Michaela: You’re asking the right people. Henry and I just sit there and talk about food we like.

Henry: Literally, right before this interview, I was grilling Michaela on restaurants in her neighborhood.

Michaela: Are you ready for mine?

Yes.

Michaela: Herring. Pickled herring. With the sour cream or with the vinegar, I don’t care. I love pickled herring. Like, I need to have it right the F now. And any kind of white fish. Basically I like any food that a man in his 90s loves. Bagels, all the cream cheeses. I love kugel. I love gefilte fish. Have you ever met a person who genuinely likes gefilte?

I am a fan of gefilte fish. 

Michaela: I would open a jar and eat the whole thing right now.

Henry: Oh the jar, that stuff is so good.
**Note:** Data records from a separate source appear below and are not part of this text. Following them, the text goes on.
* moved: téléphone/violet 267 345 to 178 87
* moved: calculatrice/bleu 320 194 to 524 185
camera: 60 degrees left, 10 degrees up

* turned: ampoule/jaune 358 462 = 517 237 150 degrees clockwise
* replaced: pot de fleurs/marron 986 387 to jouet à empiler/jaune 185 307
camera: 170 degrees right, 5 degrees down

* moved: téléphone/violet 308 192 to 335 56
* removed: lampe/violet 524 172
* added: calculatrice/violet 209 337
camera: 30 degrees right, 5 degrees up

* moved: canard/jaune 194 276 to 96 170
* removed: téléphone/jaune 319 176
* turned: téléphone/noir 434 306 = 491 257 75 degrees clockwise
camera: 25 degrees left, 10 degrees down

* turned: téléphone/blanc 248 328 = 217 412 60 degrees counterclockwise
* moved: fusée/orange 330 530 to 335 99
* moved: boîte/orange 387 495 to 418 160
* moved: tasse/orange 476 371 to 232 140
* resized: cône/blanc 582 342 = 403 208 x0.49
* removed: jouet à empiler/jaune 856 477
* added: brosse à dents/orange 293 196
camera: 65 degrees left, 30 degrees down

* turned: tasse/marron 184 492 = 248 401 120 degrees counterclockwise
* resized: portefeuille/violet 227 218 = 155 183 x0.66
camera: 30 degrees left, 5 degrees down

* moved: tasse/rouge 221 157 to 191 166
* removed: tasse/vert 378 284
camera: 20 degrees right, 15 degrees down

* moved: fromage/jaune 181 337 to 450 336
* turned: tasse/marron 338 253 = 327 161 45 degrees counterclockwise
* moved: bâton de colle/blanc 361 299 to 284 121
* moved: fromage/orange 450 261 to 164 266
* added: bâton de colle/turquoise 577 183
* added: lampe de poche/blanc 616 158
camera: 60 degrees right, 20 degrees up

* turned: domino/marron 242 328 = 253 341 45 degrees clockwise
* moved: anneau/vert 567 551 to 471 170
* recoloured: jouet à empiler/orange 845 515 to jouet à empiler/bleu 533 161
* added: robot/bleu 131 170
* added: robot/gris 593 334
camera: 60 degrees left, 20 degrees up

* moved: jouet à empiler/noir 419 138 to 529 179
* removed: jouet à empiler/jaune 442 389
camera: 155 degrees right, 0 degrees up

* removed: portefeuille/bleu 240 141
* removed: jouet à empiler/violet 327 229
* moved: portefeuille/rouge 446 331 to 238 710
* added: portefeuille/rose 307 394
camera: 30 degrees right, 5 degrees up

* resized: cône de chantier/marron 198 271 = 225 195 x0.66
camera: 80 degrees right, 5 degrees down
Let’s get together and eat some gefilte fish.

Michaela: I had a boyfriend in college, when I explained gefilte fish to him, he goes, “How does it swim?”

Henry: Immediate breakup.

Michaela: I go, “It’s just like a lump of fish. There’s no fins, no head, no tail.”

That’s how they kept it for so long! They had to use a little bit of fish and they stretched it!

Henry: With the yummiest preservatives. It’s like oh, this thing that makes it last forever, it actually makes it taste like the best thing in the world.

Michaela: Oh and horseradish. I love horseradish.